Más tarde, pero mucho tiempo después, los pacíficos moradores despertaron un día con la violencia a la espalda. Armenia, la niña bonita que habían consentido sus fundadores, se horrorizó al sentir que los campos, antes fértiles e inofensivos, ardían al conjuro de los odios. Era como si les ardieran las entrañas. Los plantíos gemían despavoridos y nadie lograba consolarlos. De la noche a la mañana el cielo había dejado de ser generoso. Los ríos se tiñeron de sangre, y ésta corría por las calles y los campos desbordada como una vena rota. Las cruces que iba poniendo la insania arrancaban la mata de café y borraban la lección de trabajo y hermandad que habían sembrado los valientes colonizadores.
Cuando cesó la horrible noche, ya estaba mutilada una generación. El alma había quedado mustia. Yermos los campos y atrofiado el paisaje, todo era desolación y espanto. En el silencio de las duras noches todavía resonaban los tiros asesinos, los últimos rescoldos del embrutecimiento. Huían las hordas siniestras, y los sorprendidos habitantes, que no conocían sino el trabajo honrado y la importancia de ser buenos, parecían despertar de una pesadilla.
Sobre esas cenizas fue imponiéndose la ciudad de hoy, esta Armenia recia y cabecidura que se propuso levantar sus fuerzas morales para derrotar el infortunio. El alma le dolía, pero había que engrandecer el destino. Una fisonomía diferente comenzó a erguirse en el paisaje. Llegaron otras concepciones y renacieron nuevos bríos. La quemada aldea dejaba poco a poco de ser la huérfana de la violencia y pasaba a ser la mimada del progreso.
Se había salvado, por fortuna, la raza batalladora y optimista que no iba a cesar en el empeño de reconstruir los escombros hasta borrar aquellas cicatrices de la insensatez. Gentes venidas de todas partes encontraron el sitio amable y hospitalario. La calle soñolienta fue sustituida por la ágil avenida, y las viejas moradas comenzaron a ceder paso a modernas mansiones y airosos edificios.
Cuando el país se dio cuenta, ya estaba modelada la ciudad moderna. Era la ciudad del futuro, que había desafiado el pesimismo para ser modelo de superación. El poeta Valencia la había bautizado como la Ciudad Milagro. Y es que los poetas saben encontrar las palabras exactas.

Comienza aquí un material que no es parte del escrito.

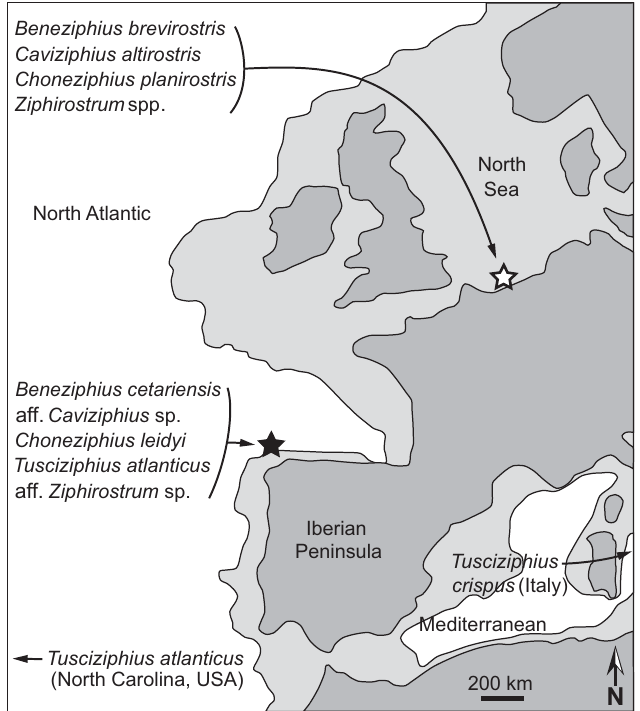
Fig. 7. Simplified palaeogeographic map of NW Europe, showing coastlines and the limits of the continental shelf (light grey) during the Serravallian– Tortonian (late middle to early late Miocene). Black star is the type local- ity of Beneziphius cetariensis sp. nov. (A Selva fishing ground) and white star is the type locality of B. brevirostris (Antwerp, Belgium). Other fos- sil ziphiid species are listed whose corresponding genera are found in at least two regions. Map redrawn from Scotese (2014). Note that the North Atlantic–Mediterranean connection was probably more complex than illus- trated in this schematic map (e.g., Kouwenhoven and van der Zwaan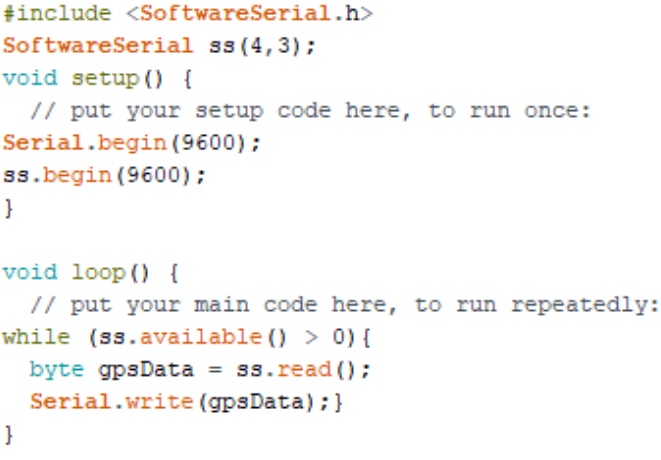
Figure 15. Sketch Uploaded to Arduino Uno Board. When the GPS module is connected to the board, it sends the received data to a serial port. On the serial monitor, the data are viewed in the form of NMEA sentences. When it starts, the data received are not complete, as shown in the text box. It takes (10 to 15 mins) to the module after a cold restart to obtain and lock in the data. The data are shown in another text box.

Hoy se le mira con sorpresa y admiración. Es el centro pujante que avanza todos los días, como los tumbadores de montañas, y se encara a las dificultades propias de las fuerzas vigorosas. Armenia, con su crecimiento audaz y su urbanismo precoz, es un reto nacional Conforme la ciudad crece, hay nuevos problemas para resolver, pero una generación dispuesta a todo no permite detenerse, si el futuro se muestra promisorio.
De la vieja aldea quedan pocos vestigios. Fue necesario remodelarla para cambiarle el alma. Los odios fueron vencidos y nació otra generación que mira de frente, con visión hacia el porvenir. Aquí está la raza fuerte que no se dejó derrotar porque tuvo alientos para vencer los obstáculos y encontrar el progreso. Pocos esfuerzos tan edificantes como el de esta ciudad que no deja en paz a los urbanizadores y que tiene sorprendido al país. Ya nada, además, le impide ser esplendorosa y acogedora.
Caminos, Editorial Quingráficas, Armenia, 1982.